Aangeleverd fragment:
++++++++
In aanvulling op de Europese jurisprudentie, acht de rechter in deze zaak verder van belang dat de inschrijver (veel) kennis heeft van de branche waarop de opdracht van de gemeente in dit geval betrekking had. De rechter lijkt te suggereren dat van inschrijvers met (veel) kennis van de desbetreffende branche meer verwacht mag worden dan van inschrijvers zonder deze kennis.
“De Gemeente wijst er terecht op dat Inschrijver A, zeker met haar kennis van de branche, daarmee de eis de facto ongedaan maakt.”

Verder benadrukt de rechter nog eens, dat het voor een inschrijver van belang is dat alle eisen in hun onderlinge samenhang moeten worden gelezen. Wanneer een eis voor meerder interpretaties vatbaar lijkt te zijn, moet ook naar de rest van de eisen gekeken worden voor een juiste uitleg.
“Daarbij komt dan nog, en daarop is door de andere partijen gewezen, dat de eis gelezen moet worden in het licht van de gehele tekst van het Programma van Eisen.” (…)
“Gelet op de tekst van eis A in samenhang gelezen met de eisen B en C van het Programma van Eisen kan eis A redelijkerwijs niet anders worden uitgelegd dan door de Gemeente wordt voorgestaan”.
++++++++
Gegevensfragmenten:

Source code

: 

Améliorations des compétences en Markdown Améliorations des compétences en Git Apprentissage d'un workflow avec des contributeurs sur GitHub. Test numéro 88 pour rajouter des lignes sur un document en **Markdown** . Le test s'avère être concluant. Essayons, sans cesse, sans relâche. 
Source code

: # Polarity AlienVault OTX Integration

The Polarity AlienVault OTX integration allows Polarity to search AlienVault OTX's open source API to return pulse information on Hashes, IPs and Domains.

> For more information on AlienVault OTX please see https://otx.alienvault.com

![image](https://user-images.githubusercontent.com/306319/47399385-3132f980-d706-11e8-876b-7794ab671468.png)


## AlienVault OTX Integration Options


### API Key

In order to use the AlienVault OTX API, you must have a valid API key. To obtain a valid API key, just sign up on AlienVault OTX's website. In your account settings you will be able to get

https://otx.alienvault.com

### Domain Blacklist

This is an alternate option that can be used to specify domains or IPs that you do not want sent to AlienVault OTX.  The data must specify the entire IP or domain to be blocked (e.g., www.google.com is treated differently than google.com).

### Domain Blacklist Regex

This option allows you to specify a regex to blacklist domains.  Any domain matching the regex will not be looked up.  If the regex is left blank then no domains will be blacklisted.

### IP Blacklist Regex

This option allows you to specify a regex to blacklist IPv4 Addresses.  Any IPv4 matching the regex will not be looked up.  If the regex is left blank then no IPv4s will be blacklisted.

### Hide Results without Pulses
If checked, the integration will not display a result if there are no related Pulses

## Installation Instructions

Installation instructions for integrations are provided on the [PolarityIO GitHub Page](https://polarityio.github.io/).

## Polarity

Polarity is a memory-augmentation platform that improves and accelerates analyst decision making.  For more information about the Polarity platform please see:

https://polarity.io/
++++++++
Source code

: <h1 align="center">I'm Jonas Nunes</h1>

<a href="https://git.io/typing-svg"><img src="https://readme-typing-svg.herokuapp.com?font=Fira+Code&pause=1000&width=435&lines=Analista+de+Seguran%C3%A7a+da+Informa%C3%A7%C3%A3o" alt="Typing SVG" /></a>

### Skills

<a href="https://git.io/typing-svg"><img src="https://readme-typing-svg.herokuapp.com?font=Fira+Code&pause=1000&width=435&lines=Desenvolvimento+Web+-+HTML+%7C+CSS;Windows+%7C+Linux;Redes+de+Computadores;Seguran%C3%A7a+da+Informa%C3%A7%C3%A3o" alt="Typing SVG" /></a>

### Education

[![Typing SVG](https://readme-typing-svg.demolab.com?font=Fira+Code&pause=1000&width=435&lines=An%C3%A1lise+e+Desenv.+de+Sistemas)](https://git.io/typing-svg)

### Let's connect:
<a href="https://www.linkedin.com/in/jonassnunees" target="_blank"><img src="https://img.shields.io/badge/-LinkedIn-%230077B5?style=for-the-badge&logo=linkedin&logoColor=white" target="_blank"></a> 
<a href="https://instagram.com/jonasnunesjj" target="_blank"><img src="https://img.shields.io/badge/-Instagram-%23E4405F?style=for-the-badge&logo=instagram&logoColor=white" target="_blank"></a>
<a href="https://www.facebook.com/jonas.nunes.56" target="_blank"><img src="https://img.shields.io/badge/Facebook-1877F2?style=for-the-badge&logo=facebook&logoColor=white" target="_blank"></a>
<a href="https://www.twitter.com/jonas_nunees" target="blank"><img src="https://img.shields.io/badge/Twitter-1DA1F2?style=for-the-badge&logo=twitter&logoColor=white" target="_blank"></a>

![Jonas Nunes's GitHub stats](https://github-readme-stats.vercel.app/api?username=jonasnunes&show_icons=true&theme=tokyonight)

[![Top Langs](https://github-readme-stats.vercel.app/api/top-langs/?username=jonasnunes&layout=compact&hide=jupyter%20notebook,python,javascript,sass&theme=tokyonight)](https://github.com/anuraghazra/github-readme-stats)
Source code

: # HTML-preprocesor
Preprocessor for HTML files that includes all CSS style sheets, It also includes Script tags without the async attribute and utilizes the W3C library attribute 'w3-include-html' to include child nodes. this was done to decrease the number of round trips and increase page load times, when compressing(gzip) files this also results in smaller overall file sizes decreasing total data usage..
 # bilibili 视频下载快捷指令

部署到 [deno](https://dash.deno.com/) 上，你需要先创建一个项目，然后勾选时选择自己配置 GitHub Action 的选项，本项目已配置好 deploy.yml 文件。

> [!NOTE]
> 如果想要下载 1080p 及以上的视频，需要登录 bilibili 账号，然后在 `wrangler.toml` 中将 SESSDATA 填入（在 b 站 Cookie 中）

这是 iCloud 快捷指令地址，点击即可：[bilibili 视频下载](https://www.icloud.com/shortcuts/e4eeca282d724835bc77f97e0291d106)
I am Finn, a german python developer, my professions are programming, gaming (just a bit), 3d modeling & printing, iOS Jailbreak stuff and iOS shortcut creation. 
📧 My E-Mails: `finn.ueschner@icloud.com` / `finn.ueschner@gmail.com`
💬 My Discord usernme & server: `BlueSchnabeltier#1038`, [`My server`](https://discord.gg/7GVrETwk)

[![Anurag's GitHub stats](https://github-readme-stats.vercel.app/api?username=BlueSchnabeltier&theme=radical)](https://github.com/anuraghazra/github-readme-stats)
++++++++
Uit te voeren taken:
**a)** Leg in één tot drie zinnen uit waarom eis A volgens de tekst over de uitleg van aanbestedingseisen redelijkerwijs niet anders kon worden uitgelegd dan de Gemeente voorstond.
**b)** Ga verder met de tekst over de uitleg van aanbestedingseisen, direct na de laatste zin ervan.

Antwoorden op volgorde:
**a)** De tekst van eis A moet in samenhang met de eisen B en C van het Programma van Eisen worden gelezen. Alle eisen moeten in hun onderlinge samenhang worden gelezen. Lijkt een eis voor meerdere interpretaties vatbaar, dan moet voor een juiste uitleg ook naar de rest van de eisen worden gekeken.

**b)**
Conclusie
Bij de uitleg wat van een behoorlijk geïnformeerde en normaal oplettende inschrijver mag worden verwacht zijn in ieder geval twee omstandigheden (mede) van belang volgens de voorzieningenrechter van de Rechtbank Assen. De mate van kennis die een inschrijver van de desbetreffende markt/branche heeft en de onderlinge samenhang van de gestelde eisen. Deze twee omstandigheden zorgden er mede voor dat de vorderingen van Inschrijver A zijn afgewezen.

Tip
Een inschrijver moet, bij het indienen van zijn offerte, zeker weten dat hij alle eisen goed heeft begrepen. Is dit niet (helemaal) het geval dan doet een inschrijver er goed aan om tijdig vragen te stellen, teneinde onduidelijkheid en misschien zelfs een procedure te voorkomen.